Além desses problemas, temos visto que os governos, tanto a nível estadual como municipal, têm aproveitado o momento para demonstrar sua face mais cruel diminuindo a remuneração dos professores com o corte das complementações de carga horária, por exemplo, e, no caso específico do estado, com diminuição de gratificação por trabalho em difícil acesso. Isso traz aos professores mais uma preocupação, como se já não tivessem seus salários parcelados, atrasados e sem reajuste: Qual motivação, respaldo econômico e saúde mental esse profissional terá para auxiliar seu aluno neste momento?

Diante de tamanha complexidade, é importante que possamos repensar o modelo educacional desigual que está sendo escancarado por conta do coronavírus e frear um processo que pode não ter volta. Não podemos achar que o ensino remoto possa substituir a educação presencial. Não podemos imaginar que as aulas que estão sendo transmitidas aos alunos, por mais bem elaboradas, sejam capazes de substituir o objetivo de formar cidadãos críticos e que possam intervir na realidade. Se acharmos que as aulas dadas no momento em que enfrentamos uma pandemia podem ser utilizadas para suprir as 800 horas, estamos colocando ainda mais à margem desse processo todo um número significativo de alunos que não estão com acesso à internet, que estão enfrentando problemas familiares das mais variadas ordens, alunos com deficiência que não estão acessando atendimento especializado e, obviamente, estaremos negando todo o processo traumático que estes alunos e suas famílias enfrentarão ou já estão enfrentando.

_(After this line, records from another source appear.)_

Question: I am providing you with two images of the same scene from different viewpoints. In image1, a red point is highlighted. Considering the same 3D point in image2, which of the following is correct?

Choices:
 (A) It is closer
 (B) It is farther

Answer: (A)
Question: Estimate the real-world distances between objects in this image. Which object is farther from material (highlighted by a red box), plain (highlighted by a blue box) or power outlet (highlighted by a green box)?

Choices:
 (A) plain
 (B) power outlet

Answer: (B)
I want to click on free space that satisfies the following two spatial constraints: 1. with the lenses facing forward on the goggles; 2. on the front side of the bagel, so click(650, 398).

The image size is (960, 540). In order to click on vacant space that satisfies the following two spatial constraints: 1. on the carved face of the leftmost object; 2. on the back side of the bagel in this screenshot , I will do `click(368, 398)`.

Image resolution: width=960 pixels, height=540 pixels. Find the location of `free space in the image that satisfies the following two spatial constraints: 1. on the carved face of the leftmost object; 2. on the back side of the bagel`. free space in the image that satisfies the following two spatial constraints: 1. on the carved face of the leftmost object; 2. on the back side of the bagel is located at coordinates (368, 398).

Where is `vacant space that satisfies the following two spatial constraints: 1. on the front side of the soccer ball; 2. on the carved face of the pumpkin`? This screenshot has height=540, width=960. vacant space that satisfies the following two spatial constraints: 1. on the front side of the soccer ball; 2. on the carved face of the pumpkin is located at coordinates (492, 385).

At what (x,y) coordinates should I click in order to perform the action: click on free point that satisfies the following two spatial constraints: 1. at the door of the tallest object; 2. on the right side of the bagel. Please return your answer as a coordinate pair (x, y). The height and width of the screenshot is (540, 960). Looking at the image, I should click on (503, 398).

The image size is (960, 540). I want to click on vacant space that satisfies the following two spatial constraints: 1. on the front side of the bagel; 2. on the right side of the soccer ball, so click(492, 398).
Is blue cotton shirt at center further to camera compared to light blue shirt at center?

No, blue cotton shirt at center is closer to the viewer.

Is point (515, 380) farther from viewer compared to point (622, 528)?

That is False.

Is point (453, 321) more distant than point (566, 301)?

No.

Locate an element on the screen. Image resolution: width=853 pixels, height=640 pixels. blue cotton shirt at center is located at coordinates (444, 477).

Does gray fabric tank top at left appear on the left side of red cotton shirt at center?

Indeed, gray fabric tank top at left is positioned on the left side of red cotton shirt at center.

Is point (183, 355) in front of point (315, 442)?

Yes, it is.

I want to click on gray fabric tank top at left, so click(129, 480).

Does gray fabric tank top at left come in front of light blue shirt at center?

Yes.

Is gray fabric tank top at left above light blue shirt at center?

É preciso questionar que modelo de educação queremos promover a partir da experiência que estamos vivenciando com o coronavírus e a suspensão das aulas. Muitas pessoas, principalmente pesquisadores da área da epidemiologia, têm ressaltado que o mundo que conhecemos já não é mais o mesmo. A meu ver, ainda estamos muito descrentes desta constatação, apesar de estarmos sentindo que nada mais será igual. Vamos continuar, diante disso tudo, promovendo uma educação conteudista? Vamos seguir acatando determinações verticais? Vamos continuar reproduzindo uma educação que não contemple a todos?

Está na hora de nos mobilizar, de repensar esse modelo e aproveitar para construir, a partir dos problemas vivenciados pela comunidade escolar, uma nova concepção de educação, para que possamos retornar às escolas com a consciência de que a transformação do mundo começa nos espaços em que atuamos e devemos atuar coletivamente. Portanto, é imprescindível que haja uma forte frente de atuação não só das escolas públicas para que o calendário escolar não seja a prioridade, mas que as vidas sejam colocadas em primeiro lugar. Que possamos avaliar esse momento com cuidado e propor um movimento de ruptura com esse sistema que não tem dado conta das inúmeras possibilidades de uma educação baseada na construção coletiva e na solidariedade humana.

Estamos tratando de vidas, de sonhos, de futuro. Jamais devemos nos esquecer disso.